Presidential pardons and clemencies are vastly underused, and that is a shame. (As Cato’s Gene Healy has observed, “[A]long with the veto, the pardon seems to be the rare executive power that [George W. Bush] is reluctant to use.”)
Happily, the Scooter Libby case presents an opportunity to reverse course.
Special prosecutor Patrick Fitzgerald was appointed to probe the alleged leak of the name of CIA officer Valerie Plame Wilson. His investigation yielded no indictments, but he charged Libby for perjury in testimony to a grand jury.
To believe that Libby lied is, essentially, to believe NBC’s Tim Russert, who said he learned of Plame from Libby. Libby says otherwise.
Yet even Russert is guilty of a flawed memory—not dishonesty, just poor recollection. For one, he denied calling a reporter to complain about a story, then apologized when shown the evidence of a call he had simply forgotten.
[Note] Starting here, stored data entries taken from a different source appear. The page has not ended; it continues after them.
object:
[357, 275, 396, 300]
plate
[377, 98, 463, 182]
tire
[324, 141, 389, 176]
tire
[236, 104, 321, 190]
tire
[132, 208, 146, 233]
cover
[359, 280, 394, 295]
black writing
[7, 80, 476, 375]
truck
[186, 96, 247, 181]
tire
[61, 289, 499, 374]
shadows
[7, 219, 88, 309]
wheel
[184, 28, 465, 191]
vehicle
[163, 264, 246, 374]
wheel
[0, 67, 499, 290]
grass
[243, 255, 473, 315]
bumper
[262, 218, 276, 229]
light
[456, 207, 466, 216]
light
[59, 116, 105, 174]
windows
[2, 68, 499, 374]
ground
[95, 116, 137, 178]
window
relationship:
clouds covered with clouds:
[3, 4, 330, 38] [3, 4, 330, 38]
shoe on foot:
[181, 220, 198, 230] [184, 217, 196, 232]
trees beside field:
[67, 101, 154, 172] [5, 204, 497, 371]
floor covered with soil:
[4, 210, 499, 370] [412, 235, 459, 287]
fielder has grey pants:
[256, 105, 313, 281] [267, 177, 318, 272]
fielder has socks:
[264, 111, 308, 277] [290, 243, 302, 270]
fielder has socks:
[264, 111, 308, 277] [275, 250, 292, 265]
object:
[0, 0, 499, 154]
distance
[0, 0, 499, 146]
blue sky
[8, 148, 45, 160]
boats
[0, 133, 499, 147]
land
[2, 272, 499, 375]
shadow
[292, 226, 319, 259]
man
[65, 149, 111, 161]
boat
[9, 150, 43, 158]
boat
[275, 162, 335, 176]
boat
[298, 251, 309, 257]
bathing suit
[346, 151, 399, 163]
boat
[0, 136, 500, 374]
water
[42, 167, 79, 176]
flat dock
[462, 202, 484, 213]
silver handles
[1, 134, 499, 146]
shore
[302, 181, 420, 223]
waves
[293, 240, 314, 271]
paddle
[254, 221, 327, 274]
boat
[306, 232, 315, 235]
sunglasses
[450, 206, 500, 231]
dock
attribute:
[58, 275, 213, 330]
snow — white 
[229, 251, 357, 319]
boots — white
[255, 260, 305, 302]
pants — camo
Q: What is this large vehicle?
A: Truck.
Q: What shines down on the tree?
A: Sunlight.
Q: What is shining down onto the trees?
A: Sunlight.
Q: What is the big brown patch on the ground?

Similarly, the Washington Post’s Walter Pincus testified that former White House press secretary Ari Fleischer had told him about Plame. Fleischer testified to the contrary.
Neither person is necessarily lying; it’s just that the human memory of such seemingly trivial details is fragile and complex. Ask two eye-witnesses about the same thing they both saw, and you’ll invariably get slightly different stories.
Prosecuting someone for a memory lapse—when even the memory of the key witness (Russert) is in question—constitutes overreaching. Finding that person guilty for same is a mistake. Pardoning him is a necessary corrective. President Bush should do so now.